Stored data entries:
<<<<
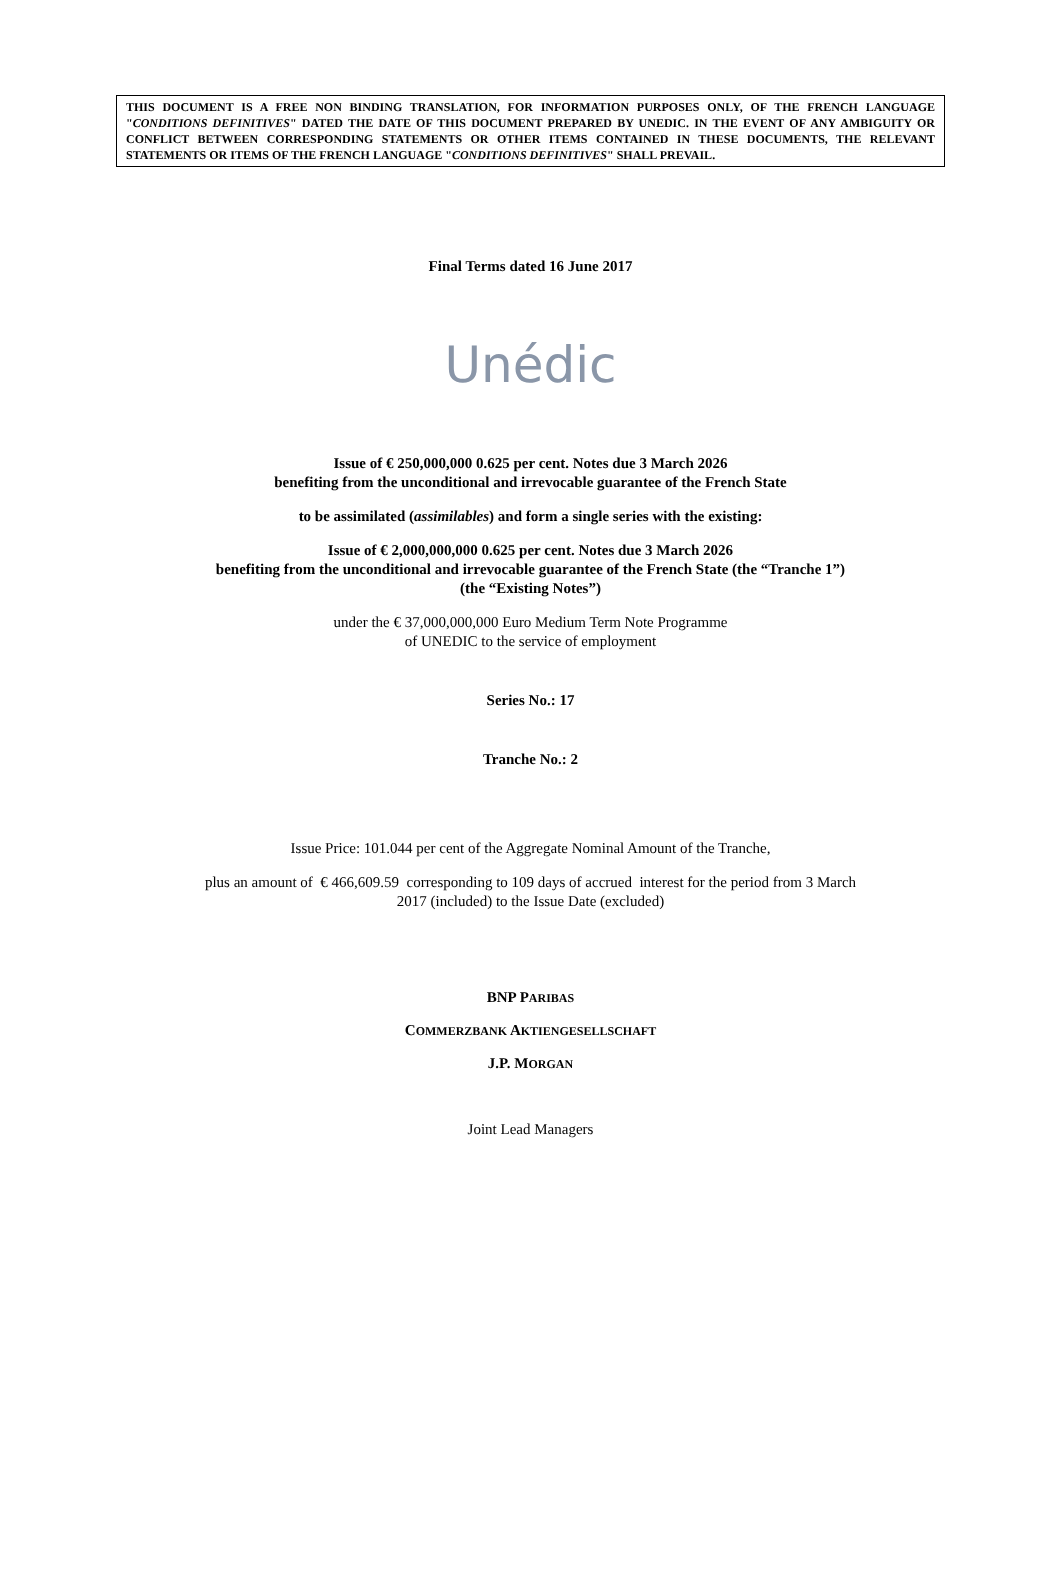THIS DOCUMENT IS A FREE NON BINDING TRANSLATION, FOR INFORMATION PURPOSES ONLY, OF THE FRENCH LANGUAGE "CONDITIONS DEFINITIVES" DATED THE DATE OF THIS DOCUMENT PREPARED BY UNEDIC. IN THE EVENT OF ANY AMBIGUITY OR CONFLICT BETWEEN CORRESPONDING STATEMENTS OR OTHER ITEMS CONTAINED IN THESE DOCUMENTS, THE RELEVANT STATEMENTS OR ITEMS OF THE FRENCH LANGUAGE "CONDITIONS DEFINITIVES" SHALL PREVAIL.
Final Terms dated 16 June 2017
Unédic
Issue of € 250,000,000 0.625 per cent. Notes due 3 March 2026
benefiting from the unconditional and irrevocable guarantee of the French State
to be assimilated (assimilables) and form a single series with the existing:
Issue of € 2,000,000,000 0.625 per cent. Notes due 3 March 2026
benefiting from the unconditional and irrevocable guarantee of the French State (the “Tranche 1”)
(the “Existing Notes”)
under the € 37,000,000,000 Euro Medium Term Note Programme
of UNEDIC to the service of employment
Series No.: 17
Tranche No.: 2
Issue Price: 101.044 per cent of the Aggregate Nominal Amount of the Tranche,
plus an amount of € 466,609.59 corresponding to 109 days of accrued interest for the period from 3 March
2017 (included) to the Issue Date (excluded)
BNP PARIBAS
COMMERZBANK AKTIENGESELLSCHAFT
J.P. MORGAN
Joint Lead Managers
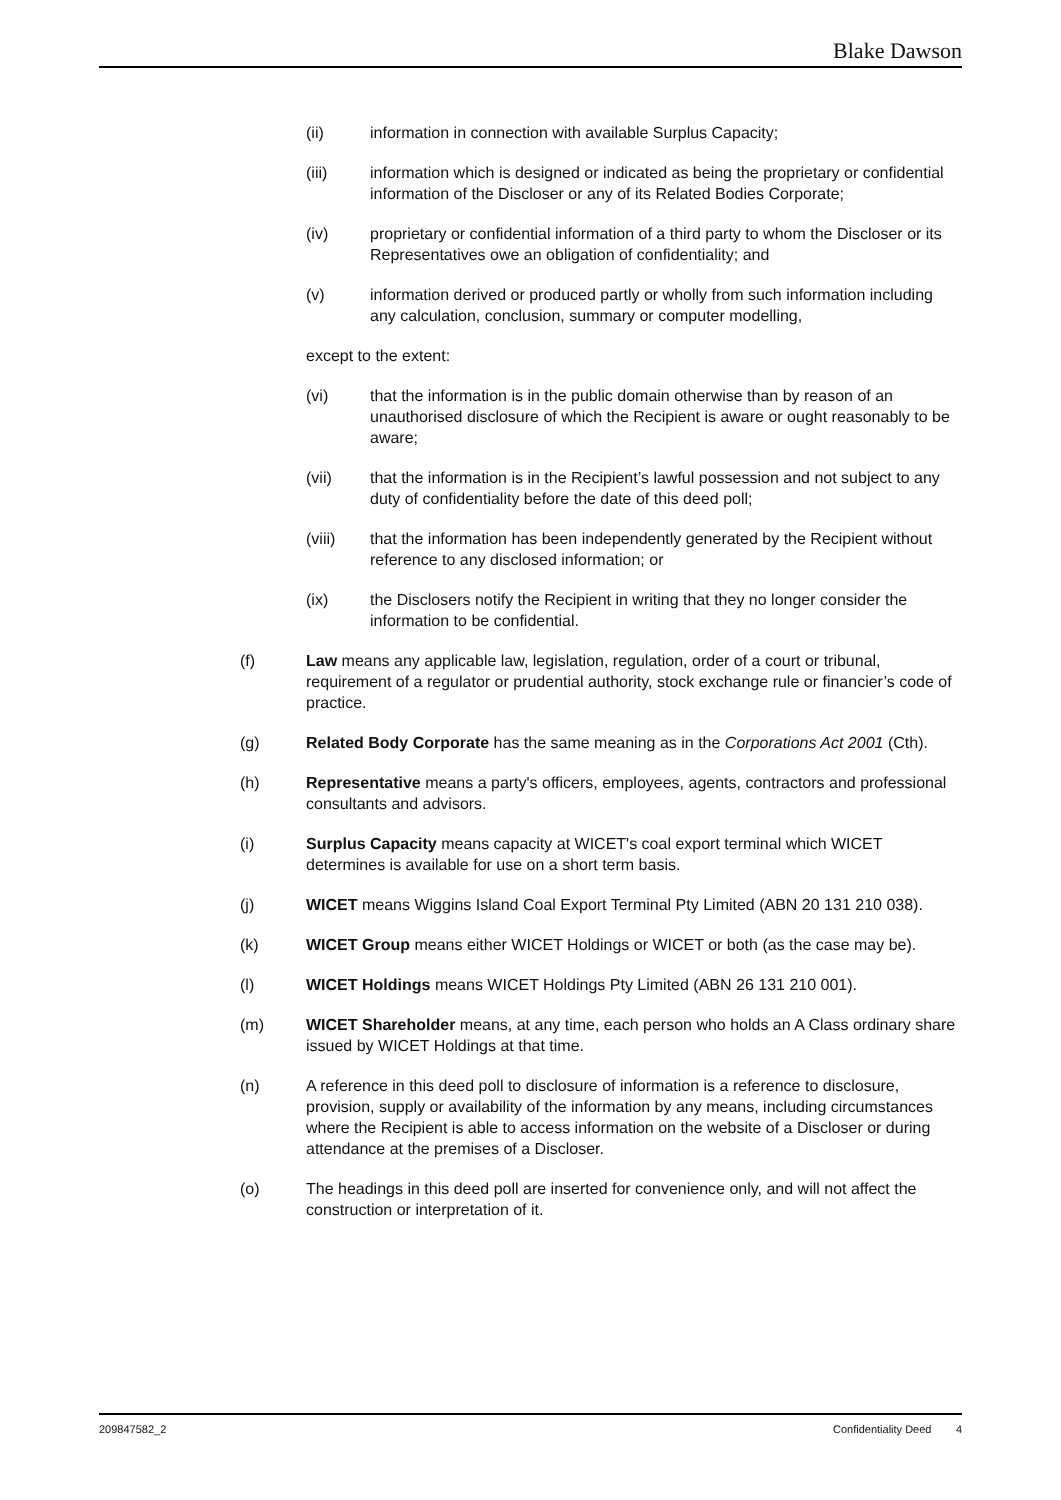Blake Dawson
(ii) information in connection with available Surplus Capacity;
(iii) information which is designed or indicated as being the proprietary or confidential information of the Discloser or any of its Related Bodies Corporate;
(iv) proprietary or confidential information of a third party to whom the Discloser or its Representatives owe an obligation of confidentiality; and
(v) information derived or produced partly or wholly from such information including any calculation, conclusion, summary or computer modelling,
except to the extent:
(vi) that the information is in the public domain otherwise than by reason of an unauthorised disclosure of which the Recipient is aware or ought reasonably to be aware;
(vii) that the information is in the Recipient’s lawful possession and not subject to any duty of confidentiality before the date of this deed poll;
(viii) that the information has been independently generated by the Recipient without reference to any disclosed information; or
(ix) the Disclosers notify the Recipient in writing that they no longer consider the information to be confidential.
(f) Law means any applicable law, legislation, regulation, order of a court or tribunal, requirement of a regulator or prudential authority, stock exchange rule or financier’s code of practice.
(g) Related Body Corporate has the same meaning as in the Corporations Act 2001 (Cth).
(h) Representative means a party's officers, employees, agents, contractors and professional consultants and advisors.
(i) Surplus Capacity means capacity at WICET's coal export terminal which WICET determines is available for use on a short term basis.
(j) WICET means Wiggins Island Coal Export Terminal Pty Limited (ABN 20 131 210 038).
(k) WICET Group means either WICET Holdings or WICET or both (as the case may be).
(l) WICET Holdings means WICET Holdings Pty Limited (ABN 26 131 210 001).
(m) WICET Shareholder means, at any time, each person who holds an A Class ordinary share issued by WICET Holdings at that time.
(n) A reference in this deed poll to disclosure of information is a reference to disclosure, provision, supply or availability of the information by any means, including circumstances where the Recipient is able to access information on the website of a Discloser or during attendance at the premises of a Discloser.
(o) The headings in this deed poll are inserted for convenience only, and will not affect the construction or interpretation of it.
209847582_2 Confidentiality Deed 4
>>>>
<<<<
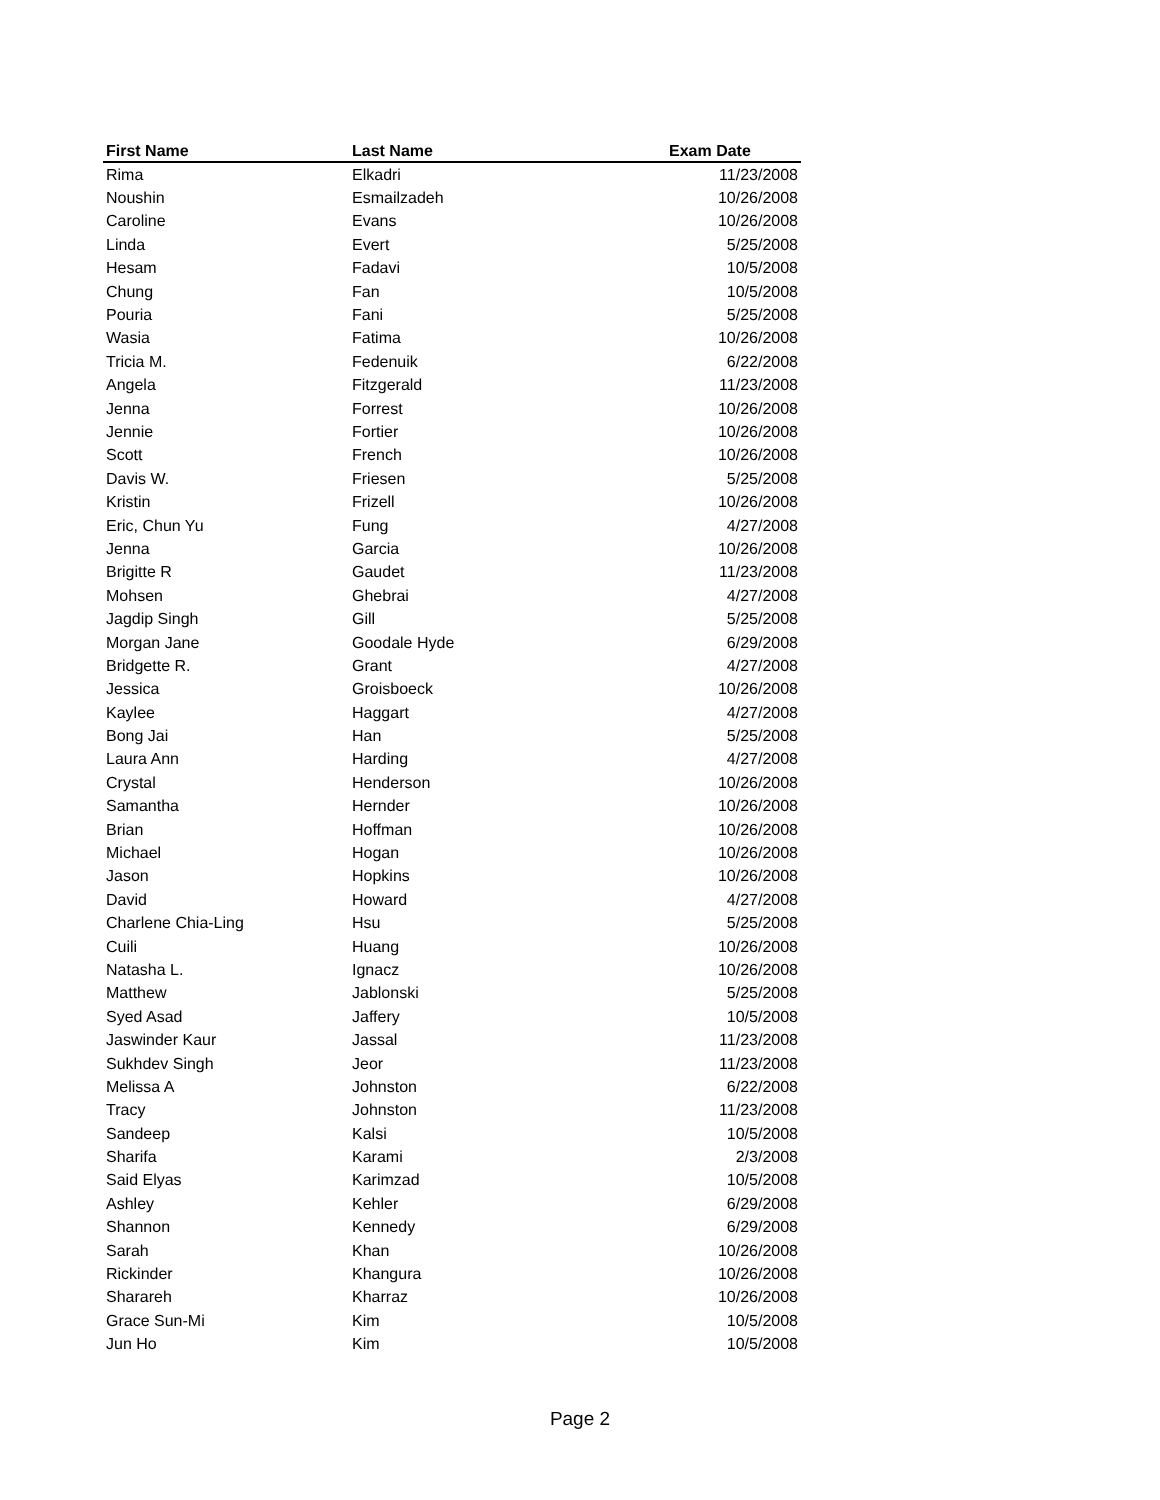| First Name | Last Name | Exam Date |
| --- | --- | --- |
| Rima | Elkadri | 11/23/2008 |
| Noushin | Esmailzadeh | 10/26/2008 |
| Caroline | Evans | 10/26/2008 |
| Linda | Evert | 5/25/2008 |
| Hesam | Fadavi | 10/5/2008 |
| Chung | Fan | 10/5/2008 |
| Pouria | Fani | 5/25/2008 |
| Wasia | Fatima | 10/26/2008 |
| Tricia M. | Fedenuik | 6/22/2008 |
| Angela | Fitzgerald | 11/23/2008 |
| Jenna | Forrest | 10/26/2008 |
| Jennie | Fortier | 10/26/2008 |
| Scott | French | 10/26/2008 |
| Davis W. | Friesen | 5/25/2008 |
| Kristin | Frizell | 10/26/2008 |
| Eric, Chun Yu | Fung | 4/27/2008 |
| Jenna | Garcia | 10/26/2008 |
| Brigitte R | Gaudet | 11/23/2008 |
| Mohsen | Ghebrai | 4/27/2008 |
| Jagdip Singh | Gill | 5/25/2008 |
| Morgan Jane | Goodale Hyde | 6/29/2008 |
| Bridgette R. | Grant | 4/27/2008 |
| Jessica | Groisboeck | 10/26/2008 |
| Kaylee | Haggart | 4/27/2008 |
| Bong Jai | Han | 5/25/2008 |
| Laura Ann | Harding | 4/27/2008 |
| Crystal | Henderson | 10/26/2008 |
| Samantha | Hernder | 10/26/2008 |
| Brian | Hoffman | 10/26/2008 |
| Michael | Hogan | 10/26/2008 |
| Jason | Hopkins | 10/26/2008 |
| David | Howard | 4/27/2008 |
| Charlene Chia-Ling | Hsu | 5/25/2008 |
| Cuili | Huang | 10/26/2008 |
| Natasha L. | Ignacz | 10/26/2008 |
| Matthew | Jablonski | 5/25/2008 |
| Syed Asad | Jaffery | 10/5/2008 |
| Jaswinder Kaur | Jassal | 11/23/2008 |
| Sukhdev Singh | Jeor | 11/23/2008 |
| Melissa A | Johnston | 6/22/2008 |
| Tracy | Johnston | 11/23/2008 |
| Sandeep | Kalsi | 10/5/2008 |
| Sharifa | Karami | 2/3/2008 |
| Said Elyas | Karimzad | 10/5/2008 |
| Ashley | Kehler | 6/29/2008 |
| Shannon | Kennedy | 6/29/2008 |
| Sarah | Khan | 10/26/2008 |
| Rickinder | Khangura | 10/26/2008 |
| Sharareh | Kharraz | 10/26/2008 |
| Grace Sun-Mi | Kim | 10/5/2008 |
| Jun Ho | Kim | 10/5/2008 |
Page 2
>>>>
[WORK REQUEST] For this exercise, return exactly the lines above from the line with "THIS DOCUMENT IS" through the line with "(iii) information which", both included. Do not copy the pictures.

[SOLUTION FOR THIS PROBLEM]
THIS DOCUMENT IS A FREE NON BINDING TRANSLATION, FOR INFORMATION PURPOSES ONLY, OF THE FRENCH LANGUAGE "CONDITIONS DEFINITIVES" DATED THE DATE OF THIS DOCUMENT PREPARED BY UNEDIC. IN THE EVENT OF ANY AMBIGUITY OR CONFLICT BETWEEN CORRESPONDING STATEMENTS OR OTHER ITEMS CONTAINED IN THESE DOCUMENTS, THE RELEVANT STATEMENTS OR ITEMS OF THE FRENCH LANGUAGE "CONDITIONS DEFINITIVES" SHALL PREVAIL.
Final Terms dated 16 June 2017
Unédic
Issue of € 250,000,000 0.625 per cent. Notes due 3 March 2026
benefiting from the unconditional and irrevocable guarantee of the French State
to be assimilated (assimilables) and form a single series with the existing:
Issue of € 2,000,000,000 0.625 per cent. Notes due 3 March 2026
benefiting from the unconditional and irrevocable guarantee of the French State (the “Tranche 1”)
(the “Existing Notes”)
under the € 37,000,000,000 Euro Medium Term Note Programme
of UNEDIC to the service of employment
Series No.: 17
Tranche No.: 2
Issue Price: 101.044 per cent of the Aggregate Nominal Amount of the Tranche,
plus an amount of € 466,609.59 corresponding to 109 days of accrued interest for the period from 3 March
2017 (included) to the Issue Date (excluded)
BNP PARIBAS
COMMERZBANK AKTIENGESELLSCHAFT
J.P. MORGAN
Joint Lead Managers
Blake Dawson
(ii) information in connection with available Surplus Capacity;
(iii) information which is designed or indicated as being the proprietary or confidential information of the Discloser or any of its Related Bodies Corporate;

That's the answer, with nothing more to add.